Effects of Model Selection on the Coverage Probability of Confidence Intervals in Binary-Response Logistic Regression

View/ Open
Date
2008-07-24Author
Zhang, Dongquan
Advisor
Dayton, C. Mitchell
Metadata
Show full item recordAbstract
While model selection is viewed as a fundamental task in data analysis, it imposes
considerable effects on the subsequent inference. In applied statistics, it is common to
carry out a data-driven approach in model selection and draw inference conditional on the
selected model, as if it is given a priori. Parameter estimates following this procedure,
however, generally do not reflect uncertainty about the model structure. As far as
confidence intervals are concerned, it is often misleading to report estimates based upon
conventional 1−α without considering possible post-model-selection impact. This paper
addresses the coverage probability of confidence intervals of logit coefficients in binary-response
logistic regression. We conduct simulation studies to examine the performance
of automatic model selectors AIC and BIC, and their subsequent effects on actual
coverage probability of interval estimates. Important considerations (e.g. model structure,
covariate correlation, etc.) that may have key influence are investigated. This study
contributes in terms of understanding quantitatively how the post-model-selection
confidence intervals perform in terms of coverage in binary-response logistic regression
models.
A major conclusion was that while it is usually below the nominal level, there is no
simple predictable pattern with regard to how and how far the actual coverage probability
of confidence intervals may fall. The coverage probability varies given the effects of
multiple factors:
(1) While the model structure always plays a role of paramount importance, the
covariate correlation significantly affects the interval's coverage, with the tendency that a
higher correlation indicates a lower coverage probability.
(2) No evidence shows that AIC inevitably outperforms BIC in terms of achieving
higher coverage probability, or vice versa. The model selector's performance is
dependent upon the uncertain model structure and/or the unknown parameter vector θ .

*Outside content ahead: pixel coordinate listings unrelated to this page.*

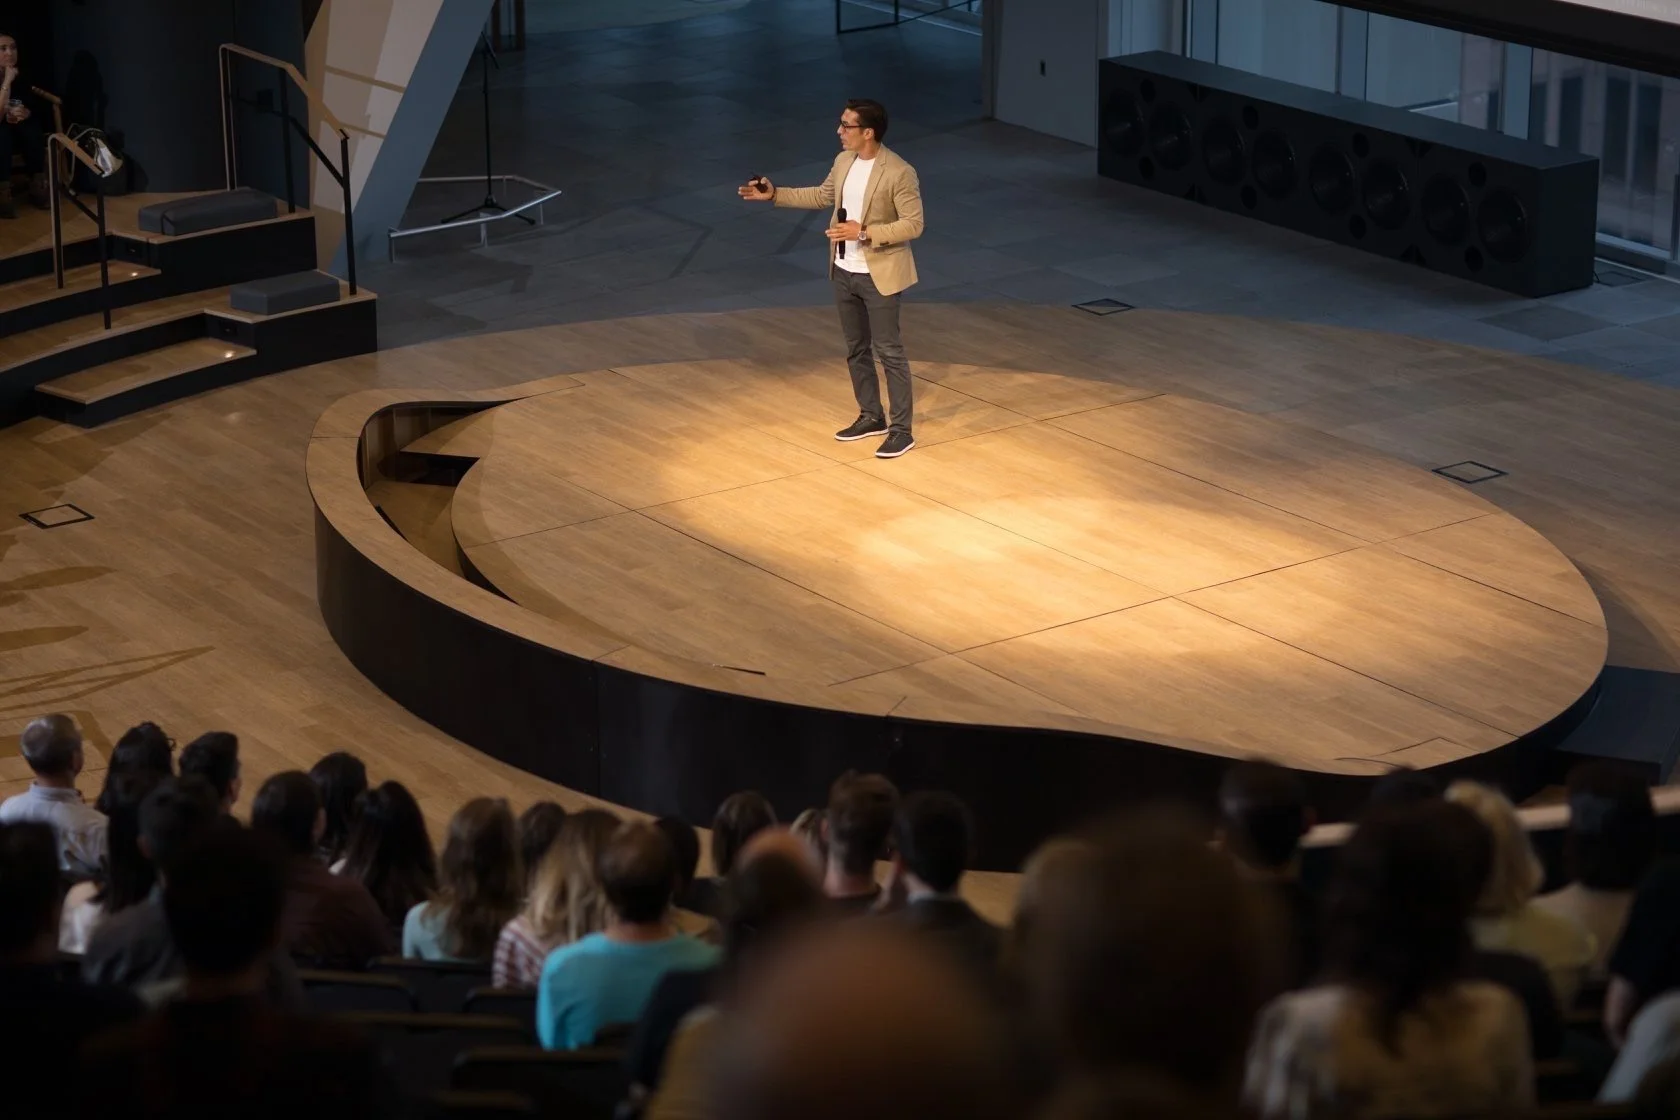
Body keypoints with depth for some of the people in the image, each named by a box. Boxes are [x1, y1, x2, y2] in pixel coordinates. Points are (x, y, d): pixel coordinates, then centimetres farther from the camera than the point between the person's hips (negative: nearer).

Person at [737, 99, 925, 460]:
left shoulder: (898, 172, -21)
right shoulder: (843, 161, 2)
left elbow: (913, 224, -20)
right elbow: (823, 196, 19)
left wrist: (864, 233, -27)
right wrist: (774, 194, 11)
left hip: (878, 275, -8)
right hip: (844, 272, 8)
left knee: (889, 352, -2)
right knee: (856, 349, 16)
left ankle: (901, 430, 4)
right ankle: (871, 417, 30)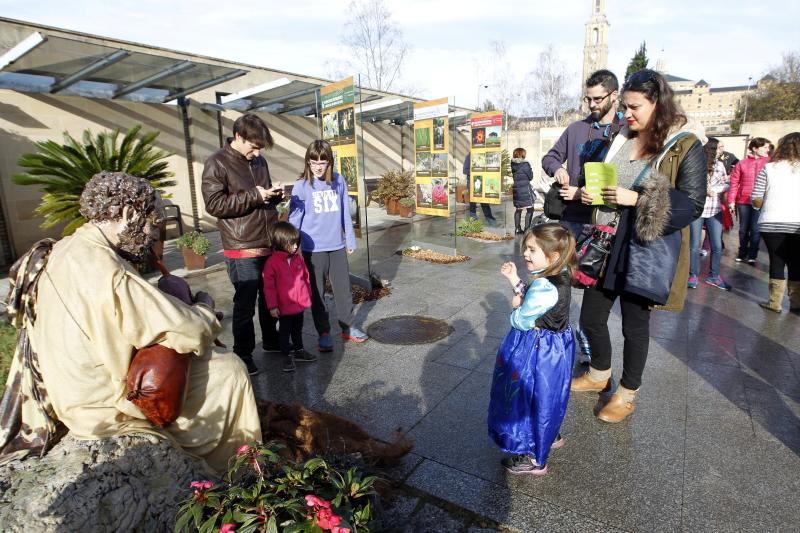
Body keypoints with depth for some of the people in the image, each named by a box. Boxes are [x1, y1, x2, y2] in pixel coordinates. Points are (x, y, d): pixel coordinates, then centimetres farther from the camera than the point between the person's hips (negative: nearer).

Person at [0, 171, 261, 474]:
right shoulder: (107, 273, -30)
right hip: (104, 407, -9)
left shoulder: (62, 251, 0)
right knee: (230, 369, -3)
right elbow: (189, 333, -28)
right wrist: (204, 306, -7)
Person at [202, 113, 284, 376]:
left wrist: (274, 194, 1)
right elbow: (214, 204, -15)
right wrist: (254, 196, -19)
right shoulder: (217, 163, -7)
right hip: (242, 250, -6)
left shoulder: (259, 161, 13)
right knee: (245, 303, 3)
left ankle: (271, 340, 35)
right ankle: (243, 354, 19)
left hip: (270, 245, 6)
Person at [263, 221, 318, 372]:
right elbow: (269, 286, -14)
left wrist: (308, 295, 16)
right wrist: (272, 306, -13)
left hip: (300, 303, 6)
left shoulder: (298, 258, 1)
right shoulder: (272, 262, -16)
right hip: (284, 307, -5)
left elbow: (306, 277, 12)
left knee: (298, 329, 21)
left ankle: (299, 350, 37)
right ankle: (287, 356, 22)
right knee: (285, 331, 10)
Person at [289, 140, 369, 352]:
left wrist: (350, 240, 11)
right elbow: (294, 219, -5)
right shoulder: (302, 186, -7)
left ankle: (347, 328, 28)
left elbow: (345, 213, 7)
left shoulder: (338, 181, 0)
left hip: (337, 246, 2)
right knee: (317, 292, 9)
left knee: (343, 288, 12)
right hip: (313, 249, -2)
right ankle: (324, 333, 23)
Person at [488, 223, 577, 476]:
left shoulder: (545, 287, -32)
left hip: (538, 352, -10)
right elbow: (532, 301, 11)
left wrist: (515, 306, -5)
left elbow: (521, 321, -24)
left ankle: (533, 460, 24)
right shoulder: (558, 276, -1)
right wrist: (515, 279, 7)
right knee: (545, 398, 28)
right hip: (553, 347, 10)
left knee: (533, 398, 7)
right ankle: (550, 435, 51)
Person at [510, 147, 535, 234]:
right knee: (530, 209, 4)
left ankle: (517, 229, 19)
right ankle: (527, 229, -1)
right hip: (525, 190, -5)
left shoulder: (511, 164, 1)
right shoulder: (525, 164, -12)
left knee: (518, 210, 16)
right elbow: (530, 177, -3)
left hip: (515, 190, 5)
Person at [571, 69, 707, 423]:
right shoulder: (620, 139, 9)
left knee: (635, 325, 8)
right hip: (605, 246, 6)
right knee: (590, 317, 13)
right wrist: (587, 193, -2)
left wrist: (637, 199, -22)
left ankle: (627, 394, 30)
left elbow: (693, 205, -12)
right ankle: (599, 375, 39)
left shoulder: (686, 147, -8)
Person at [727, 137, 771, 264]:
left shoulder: (769, 162, 4)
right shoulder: (742, 163, 6)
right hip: (743, 201, 1)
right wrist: (731, 200, -1)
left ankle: (752, 256, 10)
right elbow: (734, 183, 4)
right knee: (743, 229, 11)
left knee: (755, 229, -1)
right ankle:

(3) While the effect of sample size is intriguing, a larger sample size does not
necessarily achieve asymptotically more accurate inference on interval estimates.
(4) Although the binary threshold of the logistic model may affect the coverage
probability, such effect is less important. It is more likely to become substantial with an
unrestricted model when extreme values along the dimensions of other factors (e.g. small
sample size, high covariate correlation) are observed.